Schengen auf dem Prüfstand
Bei Magnus Brunners Besuch in Luxemburg war viel von Freiheit und Sicherheit die Rede. In diesem Spannungsfeld bewegt sich auch die europäische Asylpolitik, mit der die Idee von Schengen auf den Prüfstand gestellt wird. Dabei verlassen auch die Geflüchteten ihre Heimat primär auf der Suche nach friedlicheren und sichereren Verhältnisse – und nach einem Leben in Freiheit.

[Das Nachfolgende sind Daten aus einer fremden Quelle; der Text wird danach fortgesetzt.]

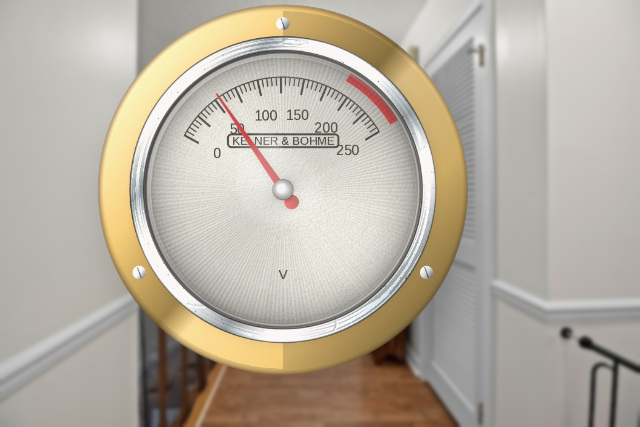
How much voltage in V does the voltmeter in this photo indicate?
55 V
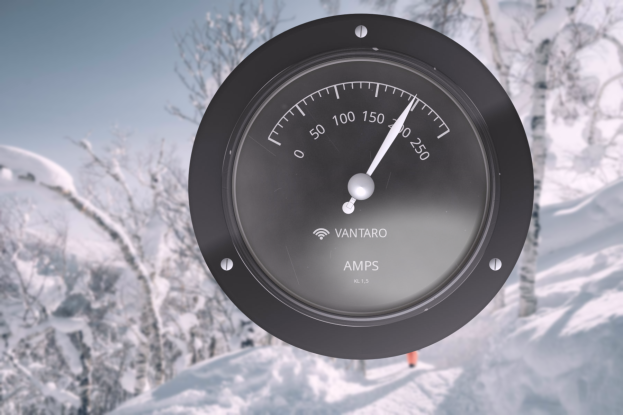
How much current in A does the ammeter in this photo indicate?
195 A
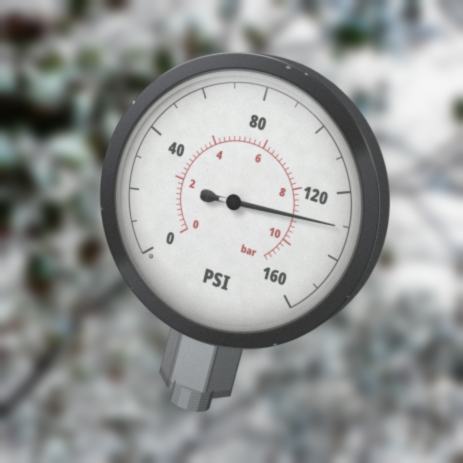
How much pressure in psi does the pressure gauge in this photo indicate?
130 psi
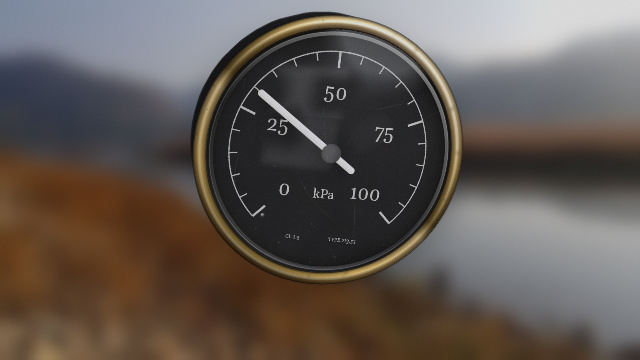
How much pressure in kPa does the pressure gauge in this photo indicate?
30 kPa
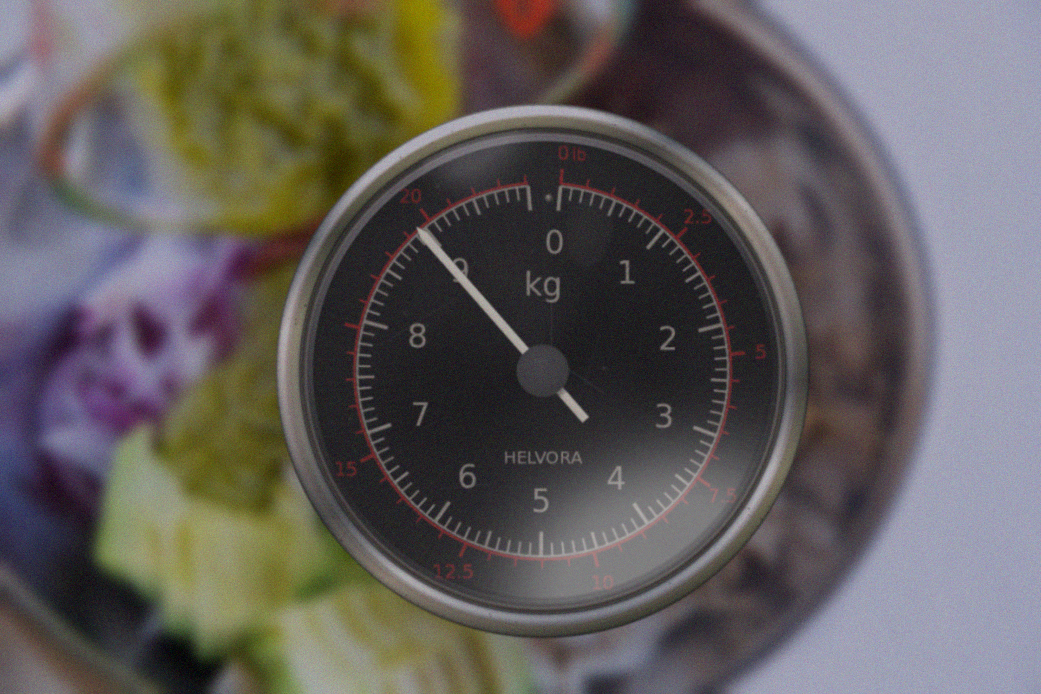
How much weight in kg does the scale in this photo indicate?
8.95 kg
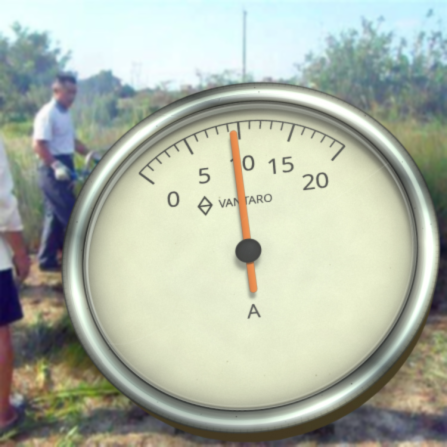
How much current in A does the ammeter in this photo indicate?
9.5 A
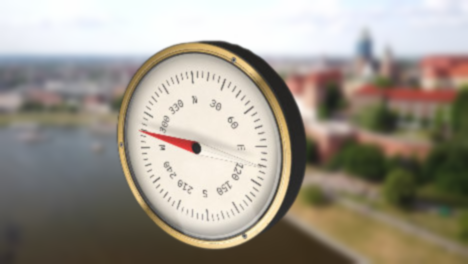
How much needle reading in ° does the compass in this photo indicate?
285 °
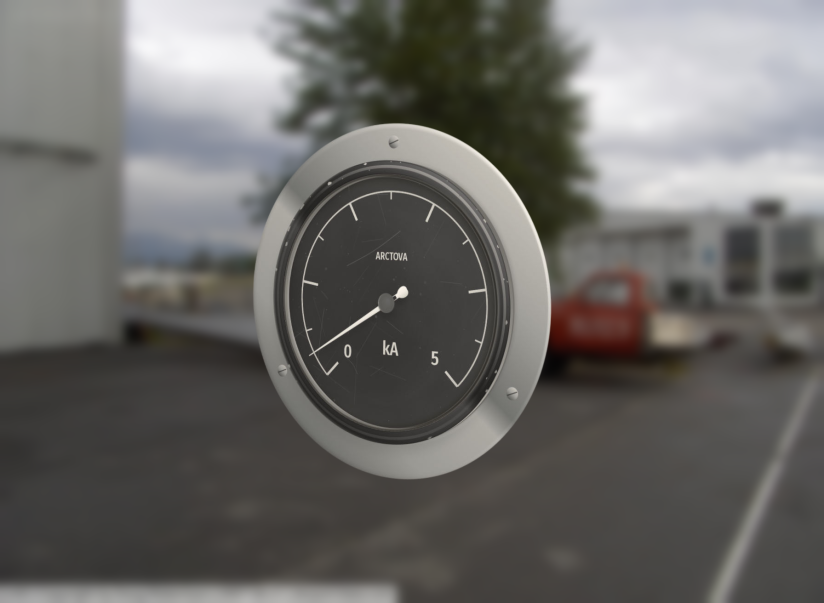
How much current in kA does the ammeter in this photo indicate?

Bevor Innenminister Léon Gloden mit dem neuen EU-Kommissar das Schengen-Lyzeum von Perl aufsuchte, um den sogenannten Jugenddialog der Brüsseler Kommission zu beginnen, traten die beiden Politiker auf die Place des Etoiles. Gloden merkte an: „Wir sind gegen Grenzen im Innenraum Europas und dürfen nicht zulassen, dass wieder Grenzen in den Köpfen der Menschen entstehen. Das wäre fatal.“ Diese dürften jedoch durch die Abschottungspolitik der Europäischen Union erst recht entstehen.